Zu den Ereignissen, die mich wie viele andere auch aufwühlten, gehörten ein Jahr später die Attentate auf Martin Luther King, Rudi Dutschke und Robert Kennedy, und nicht zuletzt der Einmarsch der Sowjetunion mit ihren Zwangsverbündeten in die Tschechoslowakei. Das alles war erschreckend. Besonders berührt haben mich damals noch zwei Ereignisse. Bei den Olympischen Sommerspielen in Mexiko kam es bei der Siegerehrung für die 200-Meter-Läufer zum Eklat. Tommie Smith hatte die Goldmedaille gewonnen und John Carlos die Bronzene. Beide waren Afroamerikaner. Während sie auf dem Siegerpodest standen und die amerikanische Nationalhymne gespielt wurde, streckten Tommie Smith und John Carlos die zur Faust geballte Hand in die Höhe, umhüllt von einem schwarzen Handschuh. Damit protestierten sie gegen den Rassismus in den USA und für die Einhaltung der Menschenrechte. Und gewollt oder ungewollt bekundeten sie damit auch ihre Solidarität mit der Black-Power-Bewegung. Wow, habe ich gedacht, endlich sind da mal zwei Typen, die den Mumm haben, ihre besondere Position zu nutzen. Ich habe mir das Foto aus der Zeitung ausgeschnitten und übers Bett gehängt.

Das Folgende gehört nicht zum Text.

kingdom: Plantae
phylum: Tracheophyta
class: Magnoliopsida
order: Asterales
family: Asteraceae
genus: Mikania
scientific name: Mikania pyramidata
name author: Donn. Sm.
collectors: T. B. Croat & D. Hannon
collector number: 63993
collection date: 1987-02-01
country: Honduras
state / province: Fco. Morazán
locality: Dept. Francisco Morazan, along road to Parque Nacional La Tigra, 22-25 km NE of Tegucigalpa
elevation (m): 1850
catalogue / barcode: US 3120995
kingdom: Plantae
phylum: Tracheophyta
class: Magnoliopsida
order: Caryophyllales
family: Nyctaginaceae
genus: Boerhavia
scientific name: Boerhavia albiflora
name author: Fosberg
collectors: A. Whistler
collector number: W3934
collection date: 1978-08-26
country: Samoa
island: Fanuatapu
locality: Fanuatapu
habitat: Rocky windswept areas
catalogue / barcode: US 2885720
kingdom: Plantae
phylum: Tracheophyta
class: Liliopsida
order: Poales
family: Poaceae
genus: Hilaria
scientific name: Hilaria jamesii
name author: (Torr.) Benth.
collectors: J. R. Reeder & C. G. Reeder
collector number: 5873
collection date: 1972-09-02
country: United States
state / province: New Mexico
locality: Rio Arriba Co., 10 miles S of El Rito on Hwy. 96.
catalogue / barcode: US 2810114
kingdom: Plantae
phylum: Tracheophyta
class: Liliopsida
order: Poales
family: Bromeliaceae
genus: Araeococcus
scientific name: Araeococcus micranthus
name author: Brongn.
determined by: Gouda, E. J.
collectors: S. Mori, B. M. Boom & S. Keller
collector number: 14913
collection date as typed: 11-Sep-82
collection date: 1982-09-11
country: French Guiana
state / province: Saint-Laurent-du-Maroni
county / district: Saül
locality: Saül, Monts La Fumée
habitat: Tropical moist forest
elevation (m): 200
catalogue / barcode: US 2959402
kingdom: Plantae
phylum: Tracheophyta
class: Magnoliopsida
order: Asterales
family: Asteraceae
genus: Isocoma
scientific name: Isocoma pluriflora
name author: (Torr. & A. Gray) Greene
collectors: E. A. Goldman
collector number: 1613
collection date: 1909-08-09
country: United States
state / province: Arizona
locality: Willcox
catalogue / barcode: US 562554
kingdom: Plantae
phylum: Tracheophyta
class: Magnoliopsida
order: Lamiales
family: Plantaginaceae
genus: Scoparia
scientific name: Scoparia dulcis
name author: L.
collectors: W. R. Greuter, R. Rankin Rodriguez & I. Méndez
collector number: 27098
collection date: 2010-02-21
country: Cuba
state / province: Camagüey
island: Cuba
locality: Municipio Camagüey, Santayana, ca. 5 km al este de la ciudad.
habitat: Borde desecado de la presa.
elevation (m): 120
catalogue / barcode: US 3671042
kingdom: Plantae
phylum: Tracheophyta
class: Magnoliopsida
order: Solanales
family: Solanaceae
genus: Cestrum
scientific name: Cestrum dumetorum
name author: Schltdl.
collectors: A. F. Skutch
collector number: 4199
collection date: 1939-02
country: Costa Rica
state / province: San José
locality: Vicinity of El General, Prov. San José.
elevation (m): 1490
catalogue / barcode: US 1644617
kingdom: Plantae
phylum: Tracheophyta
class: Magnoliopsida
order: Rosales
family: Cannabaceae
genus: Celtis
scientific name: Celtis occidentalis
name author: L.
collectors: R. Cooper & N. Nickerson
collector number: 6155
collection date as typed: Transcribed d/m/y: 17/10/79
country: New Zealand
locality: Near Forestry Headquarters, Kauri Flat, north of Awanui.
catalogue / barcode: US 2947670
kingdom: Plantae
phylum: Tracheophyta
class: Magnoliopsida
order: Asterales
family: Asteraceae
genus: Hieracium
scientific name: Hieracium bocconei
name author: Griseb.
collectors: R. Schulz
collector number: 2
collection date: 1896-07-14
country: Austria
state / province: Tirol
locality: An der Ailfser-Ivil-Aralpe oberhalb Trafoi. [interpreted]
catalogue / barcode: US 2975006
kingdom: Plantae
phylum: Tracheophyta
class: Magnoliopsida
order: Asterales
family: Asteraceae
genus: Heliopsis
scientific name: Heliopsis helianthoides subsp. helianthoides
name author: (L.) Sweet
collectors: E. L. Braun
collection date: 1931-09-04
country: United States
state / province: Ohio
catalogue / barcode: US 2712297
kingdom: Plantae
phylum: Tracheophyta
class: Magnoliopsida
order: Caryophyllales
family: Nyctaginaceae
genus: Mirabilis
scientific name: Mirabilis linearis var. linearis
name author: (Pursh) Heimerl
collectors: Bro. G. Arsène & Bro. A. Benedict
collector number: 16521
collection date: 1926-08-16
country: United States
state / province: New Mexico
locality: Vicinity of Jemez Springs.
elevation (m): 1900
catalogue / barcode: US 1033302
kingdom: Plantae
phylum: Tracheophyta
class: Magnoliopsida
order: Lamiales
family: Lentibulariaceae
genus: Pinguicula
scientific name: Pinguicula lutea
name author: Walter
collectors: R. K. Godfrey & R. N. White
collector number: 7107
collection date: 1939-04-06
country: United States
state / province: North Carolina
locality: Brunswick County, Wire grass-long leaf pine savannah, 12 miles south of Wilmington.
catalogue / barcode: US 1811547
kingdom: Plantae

Smith & Carlos (TV-Standbild; Bearbeitg.: Ruud Englebert)
Tommie Smith und John Carlos bewiesen Mut und Charakter, denn sie konnten sich denken, welche Reaktionen ihr Handeln auslösen würde. Sie mussten Mexiko sofort verlassen und wurden danach in den USA von vielen Menschen angefeindet. Doch irgendwann drehte sich der Wind, heute werden sie verehrt. Kürzlich sagte Carlos in einem Spiegel-Interview, „1968 ging es darum, Menschlichkeit einzufordern. Fast jeder Konflikt lässt sich darauf zurückführen, dass Menschen von oben dirigieren und andere einstecken müssen.“ Der Olympiaprotest geschah Mitte Oktober ’68. Drei Wochen später pirschte sich die Journalistin Beate Klarsfeld bei einer CDU-Versammlung in Berlin an Bundeskanzler Kiesinger heran, schlug ihm mit der Hand ins Gesicht und beschimpfte ihn als Nazi. Mit dieser Aktion wollte sie darauf aufmerksam machen, dass unser amtierender Bundeskanzler ein ehemaliger Nazi war. Ich lehne ja eigentlich Gewalt ab, aber in diesem Fall fand ich sie angebracht. Diese Aktion sorgte für weltweite Schlagzeilen und trug dazu bei, dass die Verfolgung von Naziverbrechern neuen Schwung bekam. Der Schriftsteller Heinrich Böll schickte Beate Klarsfeld nach ihrer Tat fünfzig rote Rosen. Irre gut, dachte ich. Das sprach mir genau aus dem Herzen.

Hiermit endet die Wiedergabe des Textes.